Reproduce every line of the listing below verbatim, keeping the original order, line breaks, scripts, and punctuation unchanged.

(Beginning of THE INPUT)

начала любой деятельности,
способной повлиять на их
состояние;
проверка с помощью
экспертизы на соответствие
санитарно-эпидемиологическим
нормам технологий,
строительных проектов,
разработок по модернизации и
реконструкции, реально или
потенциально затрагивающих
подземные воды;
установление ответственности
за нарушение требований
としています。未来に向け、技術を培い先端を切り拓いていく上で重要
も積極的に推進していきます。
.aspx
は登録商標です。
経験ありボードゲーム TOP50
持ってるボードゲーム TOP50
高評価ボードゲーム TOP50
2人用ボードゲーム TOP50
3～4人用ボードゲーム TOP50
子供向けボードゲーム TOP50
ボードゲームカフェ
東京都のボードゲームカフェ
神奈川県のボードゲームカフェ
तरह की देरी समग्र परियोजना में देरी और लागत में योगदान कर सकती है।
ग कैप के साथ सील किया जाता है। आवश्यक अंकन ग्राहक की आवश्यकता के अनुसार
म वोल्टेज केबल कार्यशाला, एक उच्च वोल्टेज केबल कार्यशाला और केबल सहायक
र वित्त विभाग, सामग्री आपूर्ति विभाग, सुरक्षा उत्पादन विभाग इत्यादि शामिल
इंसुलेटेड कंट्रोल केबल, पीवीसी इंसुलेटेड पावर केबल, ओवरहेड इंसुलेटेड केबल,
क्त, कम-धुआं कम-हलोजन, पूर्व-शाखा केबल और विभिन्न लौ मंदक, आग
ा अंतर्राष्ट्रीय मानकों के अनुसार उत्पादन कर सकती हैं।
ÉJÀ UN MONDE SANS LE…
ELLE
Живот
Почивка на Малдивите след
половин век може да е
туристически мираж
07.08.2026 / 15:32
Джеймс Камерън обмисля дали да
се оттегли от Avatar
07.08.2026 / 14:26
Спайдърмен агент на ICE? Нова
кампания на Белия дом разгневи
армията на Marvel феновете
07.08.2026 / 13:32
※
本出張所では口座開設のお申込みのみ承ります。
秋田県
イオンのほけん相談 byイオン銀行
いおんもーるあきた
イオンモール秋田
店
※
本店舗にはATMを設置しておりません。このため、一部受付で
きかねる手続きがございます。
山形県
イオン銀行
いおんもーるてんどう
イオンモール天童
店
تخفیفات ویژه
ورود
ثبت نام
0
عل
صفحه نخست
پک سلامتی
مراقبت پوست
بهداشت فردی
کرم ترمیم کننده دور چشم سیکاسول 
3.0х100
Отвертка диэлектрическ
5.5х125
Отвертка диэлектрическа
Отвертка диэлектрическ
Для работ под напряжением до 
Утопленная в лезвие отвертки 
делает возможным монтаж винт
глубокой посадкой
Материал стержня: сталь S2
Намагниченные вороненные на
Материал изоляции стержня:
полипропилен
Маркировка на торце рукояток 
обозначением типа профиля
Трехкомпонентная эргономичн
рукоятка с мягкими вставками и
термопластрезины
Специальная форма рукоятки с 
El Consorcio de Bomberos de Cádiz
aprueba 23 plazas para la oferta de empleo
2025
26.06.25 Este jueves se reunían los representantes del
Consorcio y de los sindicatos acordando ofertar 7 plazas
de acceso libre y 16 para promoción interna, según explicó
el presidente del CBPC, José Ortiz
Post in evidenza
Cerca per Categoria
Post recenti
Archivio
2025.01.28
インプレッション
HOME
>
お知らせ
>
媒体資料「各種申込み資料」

(End of THE INPUT)

• [YOUR RESPONSE]:
начала любой деятельности,
способной повлиять на их
состояние;
проверка с помощью
экспертизы на соответствие
санитарно-эпидемиологическим
нормам технологий,
строительных проектов,
разработок по модернизации и
реконструкции, реально или
потенциально затрагивающих
подземные воды;
установление ответственности
за нарушение требований
としています。未来に向け、技術を培い先端を切り拓いていく上で重要
も積極的に推進していきます。
.aspx
は登録商標です。
経験ありボードゲーム TOP50
持ってるボードゲーム TOP50
高評価ボードゲーム TOP50
2人用ボードゲーム TOP50
3～4人用ボードゲーム TOP50
子供向けボードゲーム TOP50
ボードゲームカフェ
東京都のボードゲームカフェ
神奈川県のボードゲームカフェ
तरह की देरी समग्र परियोजना में देरी और लागत में योगदान कर सकती है।
ग कैप के साथ सील किया जाता है। आवश्यक अंकन ग्राहक की आवश्यकता के अनुसार
म वोल्टेज केबल कार्यशाला, एक उच्च वोल्टेज केबल कार्यशाला और केबल सहायक
र वित्त विभाग, सामग्री आपूर्ति विभाग, सुरक्षा उत्पादन विभाग इत्यादि शामिल
इंसुलेटेड कंट्रोल केबल, पीवीसी इंसुलेटेड पावर केबल, ओवरहेड इंसुलेटेड केबल,
क्त, कम-धुआं कम-हलोजन, पूर्व-शाखा केबल और विभिन्न लौ मंदक, आग
ा अंतर्राष्ट्रीय मानकों के अनुसार उत्पादन कर सकती हैं।
ÉJÀ UN MONDE SANS LE…
ELLE
Живот
Почивка на Малдивите след
половин век може да е
туристически мираж
07.08.2026 / 15:32
Джеймс Камерън обмисля дали да
се оттегли от Avatar
07.08.2026 / 14:26
Спайдърмен агент на ICE? Нова
кампания на Белия дом разгневи
армията на Marvel феновете
07.08.2026 / 13:32
※
本出張所では口座開設のお申込みのみ承ります。
秋田県
イオンのほけん相談 byイオン銀行
いおんもーるあきた
イオンモール秋田
店
※
本店舗にはATMを設置しておりません。このため、一部受付で
きかねる手続きがございます。
山形県
イオン銀行
いおんもーるてんどう
イオンモール天童
店
تخفیفات ویژه
ورود
ثبت نام
0
عل
صفحه نخست
پک سلامتی
مراقبت پوست
بهداشت فردی
کرم ترمیم کننده دور چشم سیکاسول 
3.0х100
Отвертка диэлектрическ
5.5х125
Отвертка диэлектрическа
Отвертка диэлектрическ
Для работ под напряжением до 
Утопленная в лезвие отвертки 
делает возможным монтаж винт
глубокой посадкой
Материал стержня: сталь S2
Намагниченные вороненные на
Материал изоляции стержня:
полипропилен
Маркировка на торце рукояток 
обозначением типа профиля
Трехкомпонентная эргономичн
рукоятка с мягкими вставками и
термопластрезины
Специальная форма рукоятки с 
El Consorcio de Bomberos de Cádiz
aprueba 23 plazas para la oferta de empleo
2025
26.06.25 Este jueves se reunían los representantes del
Consorcio y de los sindicatos acordando ofertar 7 plazas
de acceso libre y 16 para promoción interna, según explicó
el presidente del CBPC, José Ortiz
Post in evidenza
Cerca per Categoria
Post recenti
Archivio
2025.01.28
インプレッション
HOME
>
お知らせ
>
媒体資料「各種申込み資料」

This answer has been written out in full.